=== PROBLEMS AND TASKS ===
**A)** Repeat word for word the passage of the post on West Country dialect that begins with the words containing "So I had to" and ends with "touch these things.".
**B)** In the post on West Country dialect, what language did the writer first take the village speech to be?

=== DOCUMENT TEXT ===
-- -- --

It's the speech from the boy's coal-mining village that interested me most. At first I thought it was Welsh, because of those strange dipping and rising cadences and the oddly percussive contraction of syllables, the missing vowels usually written with an apostrophe. But it turns out to be a thick West Country dialect from southwest England (though the exact location is never revealed). Philip's Dad is a simple coal miner, his wife a glamorous London type who was drawn to marrying him who-knows-why. The dinnertime conversation is almost disturbing, it's so weird and hard to follow. At times I wished it had captions.

So I had to Wiki it, and since it was just too long I've included some highlights. The article doesn't say whether people still speak that way (since the boy's story unfolds during World War II). Perhaps. And it was tantalyzing to read that people living in the outports of Newfoundland have retained certain expressions that may be medieval in origin. Time does not touch these things.

The prediction has always been that everyone will eventually speak standard American English, flat across, but I wonder. Speech is such an enigmatic, personal thing, and it's persistent. I hope we still retain a few eerie thee's and thou's

Some traits of West Country dialect:

Some of the vocabulary used is reflective of English of a bygone era, e.g. the verb "to hark" (as in "'ark a'ee"), "thee" (often abbreviated to "'ee") etc., the increased use of the infinitive form of the verb "to be" etc.

The final "y" is pronounced /ei/. For example: party /paːɹtei/ silly /sɪlei/ etc...

-- -- --

=== EXTRACTED MATERIAL ===
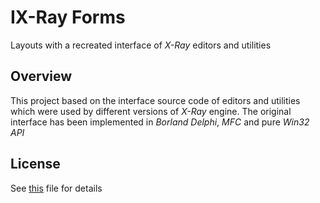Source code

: # IX-Ray Forms

Layouts with a recreated interface of *X-Ray* editors and utilities

## Overview

This project based on the interface source code of editors and utilities which were used by different versions of *X-Ray* engine. The original interface has been implemented in *Borland Delphi*, *MFC* and pure *Win32 API*

## License

See [this](LICENSE.md) file for details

-- -- --

=== YOUR WRITTEN ANSWERS ===
**A)**
So I had to Wiki it, and since it was just too long I've included some highlights. The article doesn't say whether people still speak that way (since the boy's story unfolds during World War II). Perhaps. And it was tantalyzing to read that people living in the outports of Newfoundland have retained certain expressions that may be medieval in origin. Time does not touch these things.

**B)** Welsh.